Convert every line of the records below into a Markdown table with the columns "Row" and "Line", numbering the rows in order and leaving out any blank lines.

Stored dataset items
————————
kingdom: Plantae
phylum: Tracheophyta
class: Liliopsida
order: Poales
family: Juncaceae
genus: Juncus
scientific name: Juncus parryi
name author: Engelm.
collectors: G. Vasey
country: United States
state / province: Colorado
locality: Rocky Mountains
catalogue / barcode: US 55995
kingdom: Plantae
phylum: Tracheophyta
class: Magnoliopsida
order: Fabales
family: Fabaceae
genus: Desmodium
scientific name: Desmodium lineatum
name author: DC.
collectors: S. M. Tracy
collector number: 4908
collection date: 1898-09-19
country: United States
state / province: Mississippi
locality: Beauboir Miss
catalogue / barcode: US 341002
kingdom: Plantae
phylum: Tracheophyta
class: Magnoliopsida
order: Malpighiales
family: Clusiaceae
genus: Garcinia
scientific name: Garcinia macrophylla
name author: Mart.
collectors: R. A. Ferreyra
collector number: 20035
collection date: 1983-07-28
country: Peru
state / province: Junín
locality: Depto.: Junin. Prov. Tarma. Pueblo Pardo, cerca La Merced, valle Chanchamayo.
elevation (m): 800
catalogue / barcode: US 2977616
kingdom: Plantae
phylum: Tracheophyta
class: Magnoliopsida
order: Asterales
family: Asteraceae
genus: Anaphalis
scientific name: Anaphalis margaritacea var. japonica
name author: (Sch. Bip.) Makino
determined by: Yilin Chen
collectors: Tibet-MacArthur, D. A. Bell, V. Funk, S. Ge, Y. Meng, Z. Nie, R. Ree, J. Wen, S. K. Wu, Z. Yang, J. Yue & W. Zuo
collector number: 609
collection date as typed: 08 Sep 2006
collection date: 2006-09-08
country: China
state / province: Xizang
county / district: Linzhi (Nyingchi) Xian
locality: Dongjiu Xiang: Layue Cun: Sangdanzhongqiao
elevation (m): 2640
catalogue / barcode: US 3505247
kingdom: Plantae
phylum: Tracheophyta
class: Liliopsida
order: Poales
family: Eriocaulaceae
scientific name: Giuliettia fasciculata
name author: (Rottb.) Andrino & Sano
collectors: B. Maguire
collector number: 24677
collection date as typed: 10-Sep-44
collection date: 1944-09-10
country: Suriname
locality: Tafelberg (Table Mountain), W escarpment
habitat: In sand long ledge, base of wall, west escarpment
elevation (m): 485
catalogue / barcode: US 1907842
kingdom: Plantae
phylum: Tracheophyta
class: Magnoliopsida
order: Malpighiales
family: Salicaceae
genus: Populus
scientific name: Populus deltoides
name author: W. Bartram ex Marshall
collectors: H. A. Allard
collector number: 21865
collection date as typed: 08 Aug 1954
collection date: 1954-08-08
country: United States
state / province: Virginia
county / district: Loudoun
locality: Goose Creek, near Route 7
————————
### EXERCISE RESPONSE
| Row | Line |
|---|---|
| 1 | kingdom: Plantae |
| 2 | phylum: Tracheophyta |
| 3 | class: Liliopsida |
| 4 | order: Poales |
| 5 | family: Juncaceae |
| 6 | genus: Juncus |
| 7 | scientific name: Juncus parryi |
| 8 | name author: Engelm. |
| 9 | collectors: G. Vasey |
| 10 | country: United States |
| 11 | state / province: Colorado |
| 12 | locality: Rocky Mountains |
| 13 | catalogue / barcode: US 55995 |
| 14 | kingdom: Plantae |
| 15 | phylum: Tracheophyta |
| 16 | class: Magnoliopsida |
| 17 | order: Fabales |
| 18 | family: Fabaceae |
| 19 | genus: Desmodium |
| 20 | scientific name: Desmodium lineatum |
| 21 | name author: DC. |
| 22 | collectors: S. M. Tracy |
| 23 | collector number: 4908 |
| 24 | collection date: 1898-09-19 |
| 25 | country: United States |
| 26 | state / province: Mississippi |
| 27 | locality: Beauboir Miss |
| 28 | catalogue / barcode: US 341002 |
| 29 | kingdom: Plantae |
| 30 | phylum: Tracheophyta |
| 31 | class: Magnoliopsida |
| 32 | order: Malpighiales |
| 33 | family: Clusiaceae |
| 34 | genus: Garcinia |
| 35 | scientific name: Garcinia macrophylla |
| 36 | name author: Mart. |
| 37 | collectors: R. A. Ferreyra |
| 38 | collector number: 20035 |
| 39 | collection date: 1983-07-28 |
| 40 | country: Peru |
| 41 | state / province: Junín |
| 42 | locality: Depto.: Junin. Prov. Tarma. Pueblo Pardo, cerca La Merced, valle Chanchamayo. |
| 43 | elevation (m): 800 |
| 44 | catalogue / barcode: US 2977616 |
| 45 | kingdom: Plantae |
| 46 | phylum: Tracheophyta |
| 47 | class: Magnoliopsida |
| 48 | order: Asterales |
| 49 | family: Asteraceae |
| 50 | genus: Anaphalis |
| 51 | scientific name: Anaphalis margaritacea var. japonica |
| 52 | name author: (Sch. Bip.) Makino |
| 53 | determined by: Yilin Chen |
| 54 | collectors: Tibet-MacArthur, D. A. Bell, V. Funk, S. Ge, Y. Meng, Z. Nie, R. Ree, J. Wen, S. K. Wu, Z. Yang, J. Yue & W. Zuo |
| 55 | collector number: 609 |
| 56 | collection date as typed: 08 Sep 2006 |
| 57 | collection date: 2006-09-08 |
| 58 | country: China |
| 59 | state / province: Xizang |
| 60 | county / district: Linzhi (Nyingchi) Xian |
| 61 | locality: Dongjiu Xiang: Layue Cun: Sangdanzhongqiao |
| 62 | elevation (m): 2640 |
| 63 | catalogue / barcode: US 3505247 |
| 64 | kingdom: Plantae |
| 65 | phylum: Tracheophyta |
| 66 | class: Liliopsida |
| 67 | order: Poales |
| 68 | family: Eriocaulaceae |
| 69 | scientific name: Giuliettia fasciculata |
| 70 | name author: (Rottb.) Andrino & Sano |
| 71 | collectors: B. Maguire |
| 72 | collector number: 24677 |
| 73 | collection date as typed: 10-Sep-44 |
| 74 | collection date: 1944-09-10 |
| 75 | country: Suriname |
| 76 | locality: Tafelberg (Table Mountain), W escarpment |
| 77 | habitat: In sand long ledge, base of wall, west escarpment |
| 78 | elevation (m): 485 |
| 79 | catalogue / barcode: US 1907842 |
| 80 | kingdom: Plantae |
| 81 | phylum: Tracheophyta |
| 82 | class: Magnoliopsida |
| 83 | order: Malpighiales |
| 84 | family: Salicaceae |
| 85 | genus: Populus |
| 86 | scientific name: Populus deltoides |
| 87 | name author: W. Bartram ex Marshall |
| 88 | collectors: H. A. Allard |
| 89 | collector number: 21865 |
| 90 | collection date as typed: 08 Aug 1954 |
| 91 | collection date: 1954-08-08 |
| 92 | country: United States |
| 93 | state / province: Virginia |
| 94 | county / district: Loudoun |
| 95 | locality: Goose Creek, near Route 7 |